» Your assignment: Using the data that follows, output only the lines from the line with "20 lot Terres de la Lance" up to and including the line with "ZPÁTKY NAHORU", exactly, leaving pictures aside.
START Data provided
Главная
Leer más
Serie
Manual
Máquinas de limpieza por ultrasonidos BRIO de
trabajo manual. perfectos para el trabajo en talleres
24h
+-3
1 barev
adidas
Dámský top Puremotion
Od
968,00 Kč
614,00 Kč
END Data provided
START Data provided
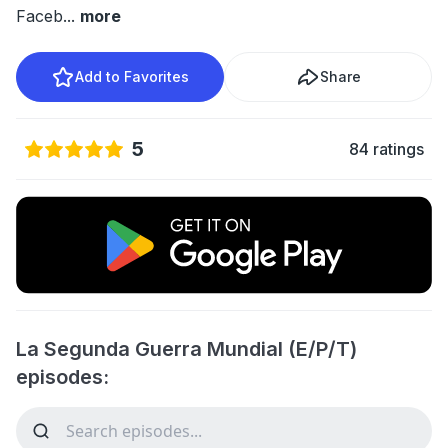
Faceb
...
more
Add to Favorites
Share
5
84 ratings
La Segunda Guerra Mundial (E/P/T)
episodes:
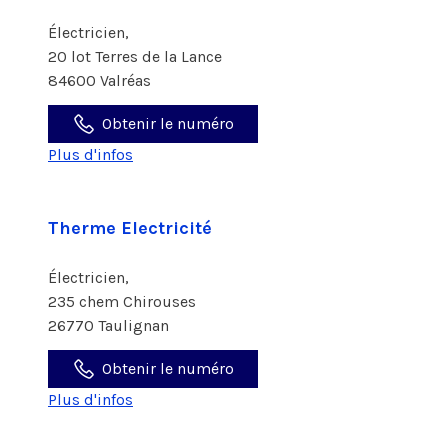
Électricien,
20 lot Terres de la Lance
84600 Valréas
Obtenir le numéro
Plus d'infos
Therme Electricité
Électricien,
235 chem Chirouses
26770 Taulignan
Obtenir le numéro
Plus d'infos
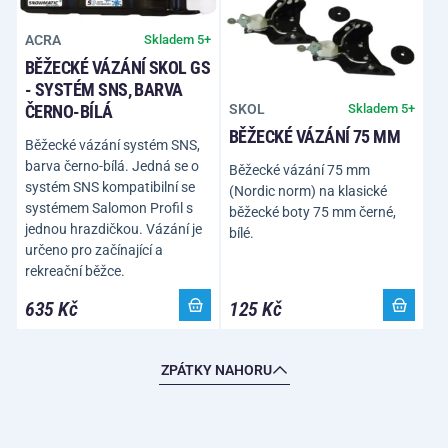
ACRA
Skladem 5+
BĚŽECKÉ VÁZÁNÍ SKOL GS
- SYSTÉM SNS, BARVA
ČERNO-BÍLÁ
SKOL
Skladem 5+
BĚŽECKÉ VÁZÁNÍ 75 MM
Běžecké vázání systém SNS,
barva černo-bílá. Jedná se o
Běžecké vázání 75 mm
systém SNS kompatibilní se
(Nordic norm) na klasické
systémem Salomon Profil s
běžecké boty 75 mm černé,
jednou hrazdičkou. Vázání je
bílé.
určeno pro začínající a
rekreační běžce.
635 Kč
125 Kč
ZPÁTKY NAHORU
END Data provided
» Task solution:
20 lot Terres de la Lance
84600 Valréas
Obtenir le numéro
Plus d'infos
Therme Electricité
Électricien,
235 chem Chirouses
26770 Taulignan
Obtenir le numéro
Plus d'infos
ACRA
Skladem 5+
BĚŽECKÉ VÁZÁNÍ SKOL GS
- SYSTÉM SNS, BARVA
ČERNO-BÍLÁ
SKOL
Skladem 5+
BĚŽECKÉ VÁZÁNÍ 75 MM
Běžecké vázání systém SNS,
barva černo-bílá. Jedná se o
Běžecké vázání 75 mm
systém SNS kompatibilní se
(Nordic norm) na klasické
systémem Salomon Profil s
běžecké boty 75 mm černé,
jednou hrazdičkou. Vázání je
bílé.
určeno pro začínající a
rekreační běžce.
635 Kč
125 Kč
ZPÁTKY NAHORU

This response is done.